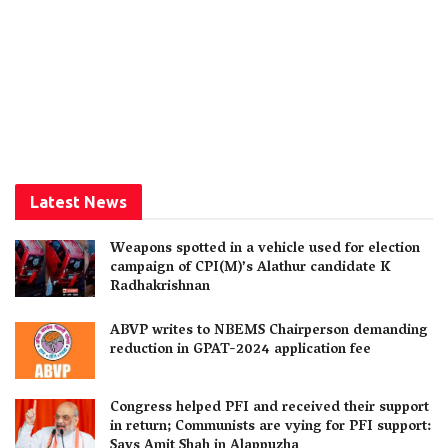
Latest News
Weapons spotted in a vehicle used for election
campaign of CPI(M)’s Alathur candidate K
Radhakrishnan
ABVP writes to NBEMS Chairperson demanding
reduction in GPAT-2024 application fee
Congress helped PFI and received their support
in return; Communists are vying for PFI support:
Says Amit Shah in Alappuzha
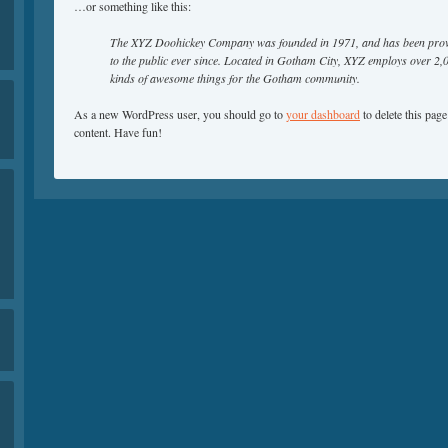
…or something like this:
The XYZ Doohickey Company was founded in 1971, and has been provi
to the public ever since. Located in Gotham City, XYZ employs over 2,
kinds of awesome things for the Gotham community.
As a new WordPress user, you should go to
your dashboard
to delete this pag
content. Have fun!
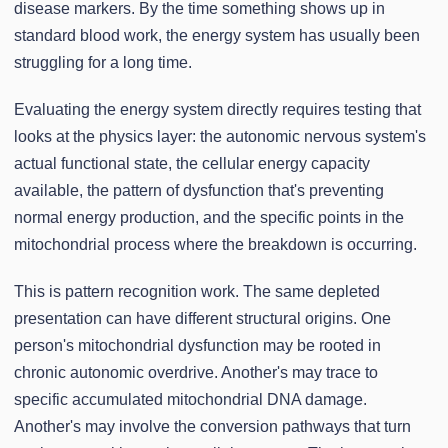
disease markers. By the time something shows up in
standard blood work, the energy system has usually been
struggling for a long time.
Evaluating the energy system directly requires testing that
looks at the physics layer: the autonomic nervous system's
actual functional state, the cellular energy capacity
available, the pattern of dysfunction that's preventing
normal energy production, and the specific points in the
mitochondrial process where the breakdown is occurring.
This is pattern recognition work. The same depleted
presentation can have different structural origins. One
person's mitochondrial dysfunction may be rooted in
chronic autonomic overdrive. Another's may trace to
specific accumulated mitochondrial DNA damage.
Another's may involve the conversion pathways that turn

==

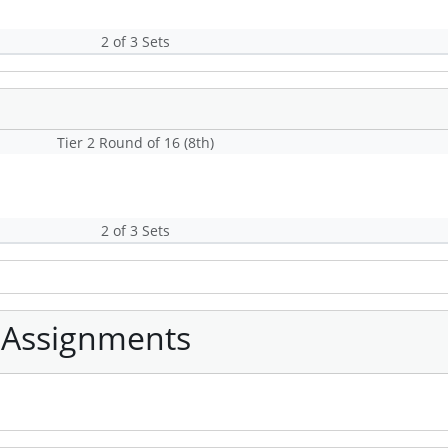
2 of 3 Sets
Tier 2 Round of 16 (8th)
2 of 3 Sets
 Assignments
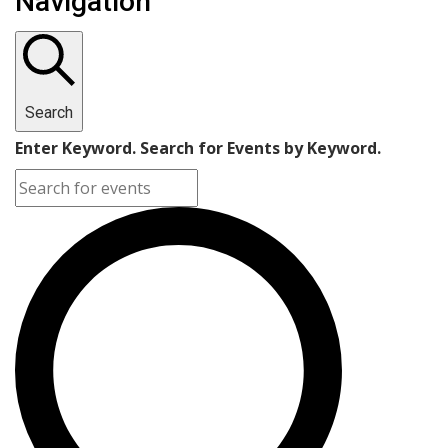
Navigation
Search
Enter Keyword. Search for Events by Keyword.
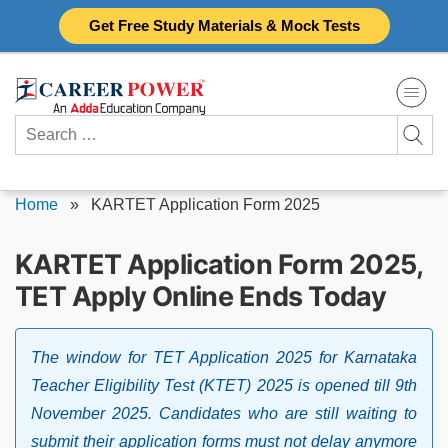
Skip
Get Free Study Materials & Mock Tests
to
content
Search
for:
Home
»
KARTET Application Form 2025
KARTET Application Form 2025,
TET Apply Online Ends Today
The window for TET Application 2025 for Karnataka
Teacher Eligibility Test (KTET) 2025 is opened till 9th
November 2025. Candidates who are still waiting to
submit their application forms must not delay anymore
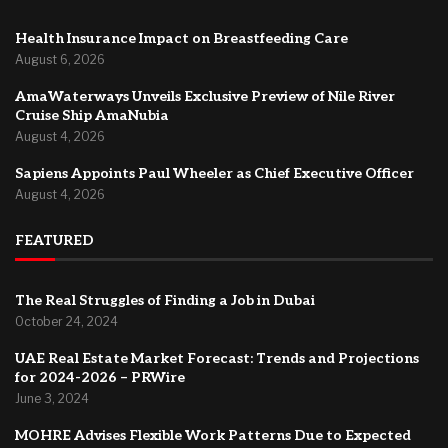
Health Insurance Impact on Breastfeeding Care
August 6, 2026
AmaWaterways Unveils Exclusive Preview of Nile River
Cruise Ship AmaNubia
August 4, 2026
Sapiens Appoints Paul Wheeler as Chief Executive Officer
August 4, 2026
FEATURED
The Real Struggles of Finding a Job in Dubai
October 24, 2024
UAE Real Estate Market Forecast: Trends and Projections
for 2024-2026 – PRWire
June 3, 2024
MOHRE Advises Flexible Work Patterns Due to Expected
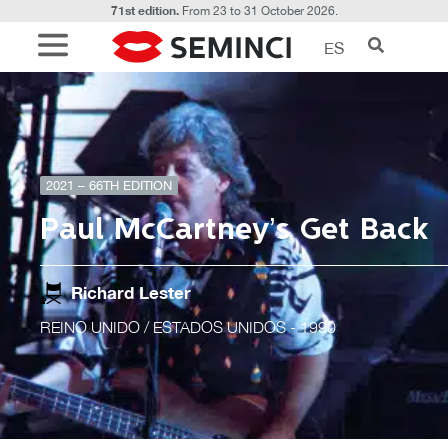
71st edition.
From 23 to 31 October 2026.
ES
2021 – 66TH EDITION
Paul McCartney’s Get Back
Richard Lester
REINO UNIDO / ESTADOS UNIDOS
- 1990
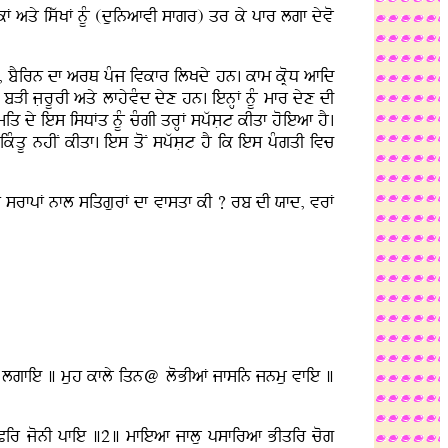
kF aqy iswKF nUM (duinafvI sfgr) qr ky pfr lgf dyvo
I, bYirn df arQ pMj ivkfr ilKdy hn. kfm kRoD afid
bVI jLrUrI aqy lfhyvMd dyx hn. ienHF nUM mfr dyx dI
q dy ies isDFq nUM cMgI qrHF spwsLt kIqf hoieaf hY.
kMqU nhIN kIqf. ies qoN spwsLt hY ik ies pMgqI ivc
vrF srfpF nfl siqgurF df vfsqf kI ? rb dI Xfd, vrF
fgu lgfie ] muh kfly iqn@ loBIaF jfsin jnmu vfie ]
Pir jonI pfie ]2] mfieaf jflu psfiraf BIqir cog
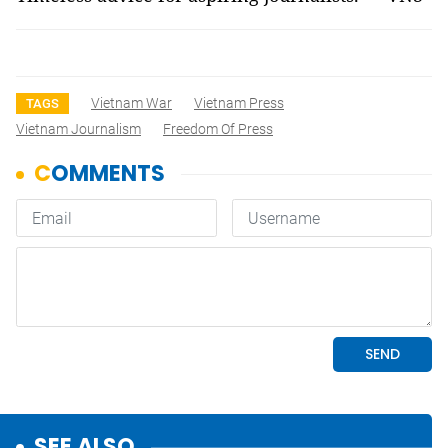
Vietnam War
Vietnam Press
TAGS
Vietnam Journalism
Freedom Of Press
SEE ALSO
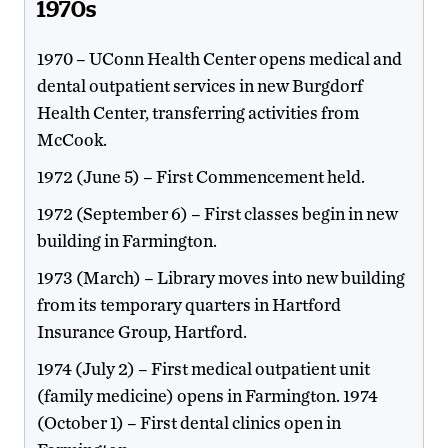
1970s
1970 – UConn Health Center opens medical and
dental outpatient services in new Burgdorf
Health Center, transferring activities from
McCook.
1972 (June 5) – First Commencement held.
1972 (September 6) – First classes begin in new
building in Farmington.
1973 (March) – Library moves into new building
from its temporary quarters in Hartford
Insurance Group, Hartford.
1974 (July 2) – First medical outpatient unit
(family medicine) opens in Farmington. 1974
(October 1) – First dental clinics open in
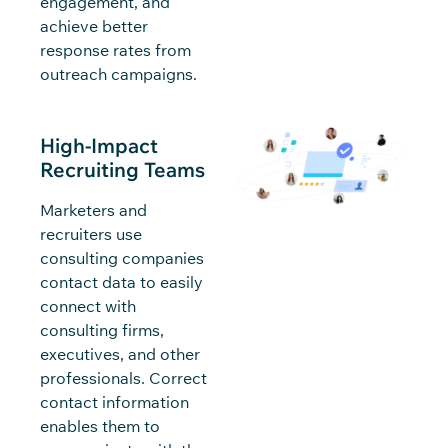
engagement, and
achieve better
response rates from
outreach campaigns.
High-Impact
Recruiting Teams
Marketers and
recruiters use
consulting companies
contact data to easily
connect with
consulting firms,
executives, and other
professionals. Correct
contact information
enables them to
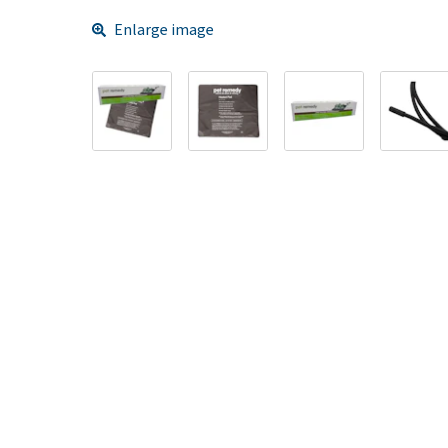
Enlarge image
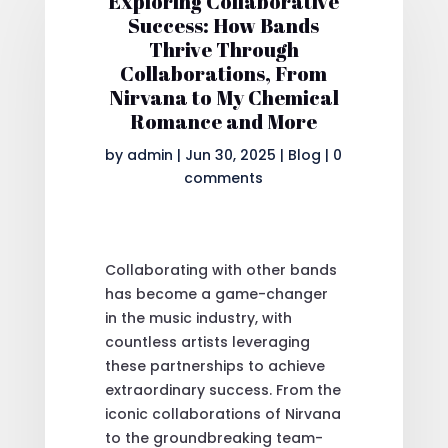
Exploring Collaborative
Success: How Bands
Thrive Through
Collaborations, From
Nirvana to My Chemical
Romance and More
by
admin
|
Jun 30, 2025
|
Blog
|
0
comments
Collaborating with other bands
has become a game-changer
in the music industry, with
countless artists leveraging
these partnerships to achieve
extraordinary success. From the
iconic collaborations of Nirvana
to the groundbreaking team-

--- EXERCISE DESCRIPTION ---
With pictures omitted, repeat the entries above word for word from the line holding "engagement, and" down to the line holding "to the groundbreaking", keeping both of those lines.

--- TASK ANSWER ---
engagement, and
achieve better
response rates from
outreach campaigns.
High-Impact
Recruiting Teams
Marketers and
recruiters use
consulting companies
contact data to easily
connect with
consulting firms,
executives, and other
professionals. Correct
contact information
enables them to
Enlarge image
Exploring Collaborative
Success: How Bands
Thrive Through
Collaborations, From
Nirvana to My Chemical
Romance and More
by
admin
|
Jun 30, 2025
|
Blog
|
0
comments
Collaborating with other bands
has become a game-changer
in the music industry, with
countless artists leveraging
these partnerships to achieve
extraordinary success. From the
iconic collaborations of Nirvana
to the groundbreaking team-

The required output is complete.